EXERCISE: Copy out the lines between the one holding "genus: Helianthus" and the one holding "catalogue / barcode: US 1082683", inclusive, swapping "collector number" for "field number" and changing nothing else.

DATA RECORDS:
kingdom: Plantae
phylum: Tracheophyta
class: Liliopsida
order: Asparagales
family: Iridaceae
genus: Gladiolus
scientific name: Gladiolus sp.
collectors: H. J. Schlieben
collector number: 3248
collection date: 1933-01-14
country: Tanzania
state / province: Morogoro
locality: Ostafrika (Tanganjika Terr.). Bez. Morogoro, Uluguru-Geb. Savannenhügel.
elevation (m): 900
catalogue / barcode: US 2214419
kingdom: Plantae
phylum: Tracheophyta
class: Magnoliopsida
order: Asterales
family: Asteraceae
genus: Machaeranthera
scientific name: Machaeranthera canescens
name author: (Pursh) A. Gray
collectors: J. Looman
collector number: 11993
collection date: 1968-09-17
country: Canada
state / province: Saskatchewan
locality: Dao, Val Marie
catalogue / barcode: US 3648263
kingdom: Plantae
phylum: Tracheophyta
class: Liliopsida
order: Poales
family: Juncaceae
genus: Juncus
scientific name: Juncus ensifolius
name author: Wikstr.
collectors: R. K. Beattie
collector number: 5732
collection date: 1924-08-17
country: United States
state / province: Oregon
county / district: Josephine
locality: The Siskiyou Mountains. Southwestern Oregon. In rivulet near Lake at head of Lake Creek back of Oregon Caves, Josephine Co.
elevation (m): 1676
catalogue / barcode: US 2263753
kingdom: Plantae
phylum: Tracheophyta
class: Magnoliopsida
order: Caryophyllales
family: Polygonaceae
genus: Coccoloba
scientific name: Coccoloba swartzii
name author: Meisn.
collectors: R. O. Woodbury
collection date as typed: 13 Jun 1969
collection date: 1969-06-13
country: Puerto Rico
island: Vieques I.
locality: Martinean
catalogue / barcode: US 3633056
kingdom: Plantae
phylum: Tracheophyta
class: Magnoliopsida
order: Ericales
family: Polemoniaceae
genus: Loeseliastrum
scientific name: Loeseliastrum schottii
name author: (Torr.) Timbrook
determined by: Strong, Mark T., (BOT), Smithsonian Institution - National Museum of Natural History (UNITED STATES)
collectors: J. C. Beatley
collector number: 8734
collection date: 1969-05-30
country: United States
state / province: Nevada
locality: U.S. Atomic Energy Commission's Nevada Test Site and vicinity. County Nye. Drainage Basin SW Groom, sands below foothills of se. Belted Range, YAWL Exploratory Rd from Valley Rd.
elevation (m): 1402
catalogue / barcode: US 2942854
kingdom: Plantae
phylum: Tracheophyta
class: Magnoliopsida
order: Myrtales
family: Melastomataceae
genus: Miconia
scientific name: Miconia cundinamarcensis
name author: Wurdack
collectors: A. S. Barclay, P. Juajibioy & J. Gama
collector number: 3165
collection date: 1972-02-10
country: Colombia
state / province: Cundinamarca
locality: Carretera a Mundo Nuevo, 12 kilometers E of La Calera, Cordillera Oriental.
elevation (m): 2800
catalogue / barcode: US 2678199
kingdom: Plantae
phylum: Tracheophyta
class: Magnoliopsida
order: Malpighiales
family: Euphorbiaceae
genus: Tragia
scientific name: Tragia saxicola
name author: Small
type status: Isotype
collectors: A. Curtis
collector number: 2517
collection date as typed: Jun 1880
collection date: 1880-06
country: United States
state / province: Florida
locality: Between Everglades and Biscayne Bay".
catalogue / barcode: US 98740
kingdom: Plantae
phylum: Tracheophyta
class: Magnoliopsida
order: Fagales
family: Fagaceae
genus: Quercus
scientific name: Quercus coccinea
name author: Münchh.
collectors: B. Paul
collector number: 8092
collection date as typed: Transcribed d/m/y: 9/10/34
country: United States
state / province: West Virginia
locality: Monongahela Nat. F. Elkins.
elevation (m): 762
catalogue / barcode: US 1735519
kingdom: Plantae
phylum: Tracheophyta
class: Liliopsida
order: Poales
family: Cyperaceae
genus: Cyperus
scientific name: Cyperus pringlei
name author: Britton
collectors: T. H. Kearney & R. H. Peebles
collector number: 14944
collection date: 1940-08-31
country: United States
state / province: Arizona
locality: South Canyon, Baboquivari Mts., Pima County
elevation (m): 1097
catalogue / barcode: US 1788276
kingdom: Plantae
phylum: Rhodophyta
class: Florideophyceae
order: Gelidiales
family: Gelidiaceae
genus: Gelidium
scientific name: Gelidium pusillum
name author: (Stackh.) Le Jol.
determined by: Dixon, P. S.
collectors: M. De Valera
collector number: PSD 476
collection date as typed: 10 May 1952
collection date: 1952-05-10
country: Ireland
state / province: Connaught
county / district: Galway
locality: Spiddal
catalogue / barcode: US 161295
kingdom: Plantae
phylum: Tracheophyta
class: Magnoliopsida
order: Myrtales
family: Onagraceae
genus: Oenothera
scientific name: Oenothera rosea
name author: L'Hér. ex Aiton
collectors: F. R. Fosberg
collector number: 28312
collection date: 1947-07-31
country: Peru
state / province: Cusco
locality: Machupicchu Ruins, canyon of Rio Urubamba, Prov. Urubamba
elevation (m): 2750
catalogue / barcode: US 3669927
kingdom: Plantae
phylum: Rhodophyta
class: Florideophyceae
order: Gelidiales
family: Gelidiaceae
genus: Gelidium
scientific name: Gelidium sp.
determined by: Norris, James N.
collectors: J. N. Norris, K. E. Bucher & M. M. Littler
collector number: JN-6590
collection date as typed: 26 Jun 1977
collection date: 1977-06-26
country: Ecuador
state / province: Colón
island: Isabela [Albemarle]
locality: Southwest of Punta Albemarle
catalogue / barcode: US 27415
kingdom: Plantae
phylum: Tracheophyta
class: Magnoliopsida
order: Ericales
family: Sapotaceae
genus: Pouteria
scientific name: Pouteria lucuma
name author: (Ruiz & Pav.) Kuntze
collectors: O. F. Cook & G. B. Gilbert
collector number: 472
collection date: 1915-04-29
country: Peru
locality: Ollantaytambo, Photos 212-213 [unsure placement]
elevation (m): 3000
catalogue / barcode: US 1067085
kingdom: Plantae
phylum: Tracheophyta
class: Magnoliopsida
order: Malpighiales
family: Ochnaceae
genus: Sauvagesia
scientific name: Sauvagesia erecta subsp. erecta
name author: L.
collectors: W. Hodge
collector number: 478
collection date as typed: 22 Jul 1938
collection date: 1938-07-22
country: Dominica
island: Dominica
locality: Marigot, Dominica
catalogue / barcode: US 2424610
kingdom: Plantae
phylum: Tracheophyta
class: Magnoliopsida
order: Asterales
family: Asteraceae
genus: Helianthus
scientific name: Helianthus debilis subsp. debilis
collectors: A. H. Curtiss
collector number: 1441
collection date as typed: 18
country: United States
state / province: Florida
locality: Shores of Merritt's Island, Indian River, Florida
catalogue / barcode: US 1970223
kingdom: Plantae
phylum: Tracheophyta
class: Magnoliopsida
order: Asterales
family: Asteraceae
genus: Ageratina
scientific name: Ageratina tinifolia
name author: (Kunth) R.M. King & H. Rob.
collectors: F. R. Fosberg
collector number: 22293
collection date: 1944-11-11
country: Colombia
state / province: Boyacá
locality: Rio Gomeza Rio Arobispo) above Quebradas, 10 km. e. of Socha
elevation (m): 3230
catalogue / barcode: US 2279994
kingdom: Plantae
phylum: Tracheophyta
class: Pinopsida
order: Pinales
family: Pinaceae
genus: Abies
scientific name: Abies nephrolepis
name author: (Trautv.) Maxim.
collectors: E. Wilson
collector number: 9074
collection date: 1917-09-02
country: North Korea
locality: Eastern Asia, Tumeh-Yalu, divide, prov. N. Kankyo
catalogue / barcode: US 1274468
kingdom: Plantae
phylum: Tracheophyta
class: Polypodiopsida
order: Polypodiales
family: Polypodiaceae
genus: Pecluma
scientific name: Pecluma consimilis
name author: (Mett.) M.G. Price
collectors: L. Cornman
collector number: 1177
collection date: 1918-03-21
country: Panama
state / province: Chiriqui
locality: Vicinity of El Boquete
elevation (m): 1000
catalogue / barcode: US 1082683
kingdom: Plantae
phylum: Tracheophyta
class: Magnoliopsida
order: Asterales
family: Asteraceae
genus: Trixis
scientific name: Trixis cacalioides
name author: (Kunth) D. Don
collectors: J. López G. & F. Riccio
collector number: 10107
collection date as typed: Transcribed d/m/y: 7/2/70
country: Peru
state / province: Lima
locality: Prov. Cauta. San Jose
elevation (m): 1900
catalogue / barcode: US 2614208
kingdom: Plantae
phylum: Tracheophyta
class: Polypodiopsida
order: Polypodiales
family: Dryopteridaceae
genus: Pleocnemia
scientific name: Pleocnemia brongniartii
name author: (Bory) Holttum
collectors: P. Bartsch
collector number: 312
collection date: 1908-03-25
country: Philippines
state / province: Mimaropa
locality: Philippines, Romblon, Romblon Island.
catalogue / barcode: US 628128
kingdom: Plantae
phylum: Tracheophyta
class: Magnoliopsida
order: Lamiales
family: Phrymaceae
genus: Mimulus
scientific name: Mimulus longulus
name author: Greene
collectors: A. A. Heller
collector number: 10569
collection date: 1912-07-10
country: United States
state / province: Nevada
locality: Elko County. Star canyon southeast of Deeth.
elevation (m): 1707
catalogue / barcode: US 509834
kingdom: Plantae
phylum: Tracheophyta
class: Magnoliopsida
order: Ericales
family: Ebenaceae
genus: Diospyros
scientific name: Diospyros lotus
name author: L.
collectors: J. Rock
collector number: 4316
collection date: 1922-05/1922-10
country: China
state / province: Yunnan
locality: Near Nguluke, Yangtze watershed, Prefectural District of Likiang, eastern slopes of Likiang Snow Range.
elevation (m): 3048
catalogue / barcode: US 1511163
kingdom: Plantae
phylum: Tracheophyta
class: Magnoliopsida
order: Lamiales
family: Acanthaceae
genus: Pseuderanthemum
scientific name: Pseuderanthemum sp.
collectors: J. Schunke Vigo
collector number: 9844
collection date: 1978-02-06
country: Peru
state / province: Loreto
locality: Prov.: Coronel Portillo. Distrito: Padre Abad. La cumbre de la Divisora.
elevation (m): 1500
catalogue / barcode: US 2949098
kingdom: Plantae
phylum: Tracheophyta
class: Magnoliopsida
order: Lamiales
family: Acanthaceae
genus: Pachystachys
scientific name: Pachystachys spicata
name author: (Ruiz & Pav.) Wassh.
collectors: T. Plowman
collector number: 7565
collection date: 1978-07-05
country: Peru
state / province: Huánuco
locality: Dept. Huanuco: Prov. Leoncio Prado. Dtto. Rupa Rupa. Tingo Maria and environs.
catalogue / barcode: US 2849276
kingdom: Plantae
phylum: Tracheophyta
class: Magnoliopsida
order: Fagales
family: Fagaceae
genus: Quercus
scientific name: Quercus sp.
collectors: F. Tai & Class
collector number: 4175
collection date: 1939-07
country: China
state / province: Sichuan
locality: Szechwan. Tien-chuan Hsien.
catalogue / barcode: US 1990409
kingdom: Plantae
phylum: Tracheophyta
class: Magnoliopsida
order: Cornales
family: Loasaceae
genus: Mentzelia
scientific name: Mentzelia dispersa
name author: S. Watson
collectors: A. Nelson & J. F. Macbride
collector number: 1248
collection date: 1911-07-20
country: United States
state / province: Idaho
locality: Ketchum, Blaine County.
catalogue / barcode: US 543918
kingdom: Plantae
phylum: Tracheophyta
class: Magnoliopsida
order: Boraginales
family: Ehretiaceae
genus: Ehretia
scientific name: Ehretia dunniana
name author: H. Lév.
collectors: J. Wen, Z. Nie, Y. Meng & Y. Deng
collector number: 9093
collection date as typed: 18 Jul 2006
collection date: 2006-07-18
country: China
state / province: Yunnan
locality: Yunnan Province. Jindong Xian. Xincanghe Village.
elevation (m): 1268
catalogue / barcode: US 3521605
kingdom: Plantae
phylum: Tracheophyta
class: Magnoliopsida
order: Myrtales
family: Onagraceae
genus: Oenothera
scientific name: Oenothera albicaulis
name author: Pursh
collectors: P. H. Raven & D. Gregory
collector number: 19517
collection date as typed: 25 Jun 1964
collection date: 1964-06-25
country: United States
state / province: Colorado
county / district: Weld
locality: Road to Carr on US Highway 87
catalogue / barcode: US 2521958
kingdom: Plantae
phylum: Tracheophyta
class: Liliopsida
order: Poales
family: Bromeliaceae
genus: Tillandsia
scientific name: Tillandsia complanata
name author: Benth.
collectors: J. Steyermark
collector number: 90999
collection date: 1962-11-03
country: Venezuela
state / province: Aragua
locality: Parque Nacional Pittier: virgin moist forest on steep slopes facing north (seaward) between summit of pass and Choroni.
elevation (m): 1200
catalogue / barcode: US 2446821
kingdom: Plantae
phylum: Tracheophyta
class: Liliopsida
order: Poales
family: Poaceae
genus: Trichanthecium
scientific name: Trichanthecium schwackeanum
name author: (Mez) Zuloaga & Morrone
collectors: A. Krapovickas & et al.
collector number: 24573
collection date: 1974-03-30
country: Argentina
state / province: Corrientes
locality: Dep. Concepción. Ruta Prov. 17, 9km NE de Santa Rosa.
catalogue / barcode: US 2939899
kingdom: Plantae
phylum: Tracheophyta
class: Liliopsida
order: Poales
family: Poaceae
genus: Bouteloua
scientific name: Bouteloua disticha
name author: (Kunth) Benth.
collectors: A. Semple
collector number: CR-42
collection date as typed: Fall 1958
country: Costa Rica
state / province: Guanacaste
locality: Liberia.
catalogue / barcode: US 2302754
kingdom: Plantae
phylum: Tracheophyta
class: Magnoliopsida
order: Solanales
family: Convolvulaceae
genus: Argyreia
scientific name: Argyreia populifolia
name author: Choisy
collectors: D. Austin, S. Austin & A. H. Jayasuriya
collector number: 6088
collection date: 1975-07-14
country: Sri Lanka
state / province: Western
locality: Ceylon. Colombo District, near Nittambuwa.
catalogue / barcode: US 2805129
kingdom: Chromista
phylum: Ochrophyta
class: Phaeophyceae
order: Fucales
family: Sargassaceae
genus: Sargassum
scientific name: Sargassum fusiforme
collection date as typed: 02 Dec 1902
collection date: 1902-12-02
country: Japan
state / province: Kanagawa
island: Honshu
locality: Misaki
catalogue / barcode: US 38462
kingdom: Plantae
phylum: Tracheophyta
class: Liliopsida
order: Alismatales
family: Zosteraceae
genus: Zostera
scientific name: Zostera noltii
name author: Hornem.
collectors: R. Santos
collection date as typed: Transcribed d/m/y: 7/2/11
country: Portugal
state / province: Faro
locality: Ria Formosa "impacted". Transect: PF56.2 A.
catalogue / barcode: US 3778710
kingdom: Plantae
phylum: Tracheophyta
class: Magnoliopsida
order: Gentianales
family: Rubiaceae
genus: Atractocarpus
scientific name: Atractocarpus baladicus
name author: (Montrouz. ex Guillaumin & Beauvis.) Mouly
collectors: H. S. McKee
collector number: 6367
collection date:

RESULT OF THE TASK:
genus: Helianthus
scientific name: Helianthus debilis subsp. debilis
collectors: A. H. Curtiss
field number: 1441
collection date as typed: 18
country: United States
state / province: Florida
locality: Shores of Merritt's Island, Indian River, Florida
catalogue / barcode: US 1970223
kingdom: Plantae
phylum: Tracheophyta
class: Magnoliopsida
order: Asterales
family: Asteraceae
genus: Ageratina
scientific name: Ageratina tinifolia
name author: (Kunth) R.M. King & H. Rob.
collectors: F. R. Fosberg
field number: 22293
collection date: 1944-11-11
country: Colombia
state / province: Boyacá
locality: Rio Gomeza Rio Arobispo) above Quebradas, 10 km. e. of Socha
elevation (m): 3230
catalogue / barcode: US 2279994
kingdom: Plantae
phylum: Tracheophyta
class: Pinopsida
order: Pinales
family: Pinaceae
genus: Abies
scientific name: Abies nephrolepis
name author: (Trautv.) Maxim.
collectors: E. Wilson
field number: 9074
collection date: 1917-09-02
country: North Korea
locality: Eastern Asia, Tumeh-Yalu, divide, prov. N. Kankyo
catalogue / barcode: US 1274468
kingdom: Plantae
phylum: Tracheophyta
class: Polypodiopsida
order: Polypodiales
family: Polypodiaceae
genus: Pecluma
scientific name: Pecluma consimilis
name author: (Mett.) M.G. Price
collectors: L. Cornman
field number: 1177
collection date: 1918-03-21
country: Panama
state / province: Chiriqui
locality: Vicinity of El Boquete
elevation (m): 1000
catalogue / barcode: US 1082683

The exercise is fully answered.